Noutro passo, não convém buscar uma interpretação do poeta autor da obra. Afinal, não se trata de julgar o Lamartine Babo, que, a propósito, fez os mais belos hinos do futebol brasileiro e já deve estar de osso branco... A questão é que 'O teu cabelo não nega' transcendeu em muito o seu autor e se tornou talvez a mais conhecida marchinha do Carnaval brasileiro, que é famoso no mundo todo, sendo executada todo ano exaustivamente. Não se trata também de censurar a própria marchinha, que já se incorporou na cultura e não tem por que ser proibida oitenta anos depois de ter sido feita. Agora, outra coisa é achar que ela não veicula preconceito e dessa forma tentar naturalizar o preconceito que ela realmente encerra. Embora, de fato, haja uma possibilidade interpretativa que possa sugerir o desejo de ser contagiado pela cor da mulata – aliás, palavra com forte conotação depreciativa, passível de uma discussão à parte –, a interpretação mais imediata é a que sugere a cor da mulata como algo que não se quer pegar, ou seja, quer-se o amor dela já que não há o risco de contrair a sua cor, que seria algo indesejável. Tal interpretação, mesmo não tendo sido o propósito consciente do Lamartine Babo, é algo que decorre da própria literalidade do texto – mas é adversativa – e a música, como qualquer outra arte, é produto cultural de um povo e não apenas de um autor. 'O teu cabelo não nega' não é produto apenas do Lamartine Babo, mas de um país que é eivado de preconceito, de um tempo recuado em que esse preconceito era ainda mais intenso e até naturalizado, inclusive porque a sombra da escravidão ainda era latente, escravidão que adotou um dos modelos mais perversos da história.

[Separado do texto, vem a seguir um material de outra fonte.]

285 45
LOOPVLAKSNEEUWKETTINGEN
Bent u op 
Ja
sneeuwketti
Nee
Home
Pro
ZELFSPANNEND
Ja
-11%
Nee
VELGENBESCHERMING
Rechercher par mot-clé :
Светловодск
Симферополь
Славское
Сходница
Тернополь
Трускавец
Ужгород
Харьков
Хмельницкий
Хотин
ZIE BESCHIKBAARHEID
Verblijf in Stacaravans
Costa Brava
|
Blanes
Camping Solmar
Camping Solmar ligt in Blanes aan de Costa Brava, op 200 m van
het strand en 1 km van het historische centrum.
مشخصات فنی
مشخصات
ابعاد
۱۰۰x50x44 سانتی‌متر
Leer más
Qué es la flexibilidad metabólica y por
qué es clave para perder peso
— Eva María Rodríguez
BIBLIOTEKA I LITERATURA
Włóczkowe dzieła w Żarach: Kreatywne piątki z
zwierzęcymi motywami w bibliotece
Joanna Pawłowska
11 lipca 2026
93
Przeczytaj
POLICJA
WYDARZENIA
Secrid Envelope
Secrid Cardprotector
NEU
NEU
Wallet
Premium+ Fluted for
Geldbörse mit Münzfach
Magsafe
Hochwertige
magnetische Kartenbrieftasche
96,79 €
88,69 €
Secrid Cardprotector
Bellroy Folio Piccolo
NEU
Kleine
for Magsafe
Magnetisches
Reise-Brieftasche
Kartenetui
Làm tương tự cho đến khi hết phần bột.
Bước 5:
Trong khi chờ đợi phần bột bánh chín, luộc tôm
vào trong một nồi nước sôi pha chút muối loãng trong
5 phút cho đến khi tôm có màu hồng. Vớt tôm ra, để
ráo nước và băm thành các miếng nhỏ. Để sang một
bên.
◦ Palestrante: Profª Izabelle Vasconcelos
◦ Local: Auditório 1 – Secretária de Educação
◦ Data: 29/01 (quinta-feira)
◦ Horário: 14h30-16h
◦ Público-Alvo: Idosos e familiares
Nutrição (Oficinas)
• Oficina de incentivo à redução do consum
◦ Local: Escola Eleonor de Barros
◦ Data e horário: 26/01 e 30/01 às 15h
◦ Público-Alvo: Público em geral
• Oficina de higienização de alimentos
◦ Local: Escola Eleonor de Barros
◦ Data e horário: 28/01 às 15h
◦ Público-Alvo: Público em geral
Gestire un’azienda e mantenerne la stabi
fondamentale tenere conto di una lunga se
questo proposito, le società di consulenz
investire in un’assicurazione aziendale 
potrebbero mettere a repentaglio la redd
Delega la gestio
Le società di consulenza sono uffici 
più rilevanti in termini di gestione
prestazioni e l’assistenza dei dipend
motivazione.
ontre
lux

Quando se trata de preconceito, um vetor que deve nos orientar é a perspectiva da vítima do preconceito. O que acha o negro, especialmente a mulher negra, da machinha 'O teu cabelo não nega'? Sente-se ela bem ao ouvi-la ou se sente incomodada? Decerto, muitas se sentem incomodadas; logo, se há esse incômodo, há sim preconceito envolvido e, portanto, algo que não pode ser naturalizado.
A perspectiva do preconceito não é o da coisa em si, mas a do resultado danoso que ela pode produzir. Às vezes, constrói-se um brinquedo apenas para que uma criança se diverta, mas às vezes esse brinquedo causa danos à criança e, aí, passa a ser um exemplo de brinquedo que não deve ser seguido. Se há um potencial de dano em 'O teu cabelo não nega', não se trata de censurá-la, não se trata de condenar o Lamartine Babo, não se trata de tratar intolerância com intolerância, mas de deixar claro que se trata de uma peça do passado, incorporada ao patrimônio cultural brasileiro, que, de todo modo, veicula um potencial danoso e que, como tal, não é um exemplo a ser seguido.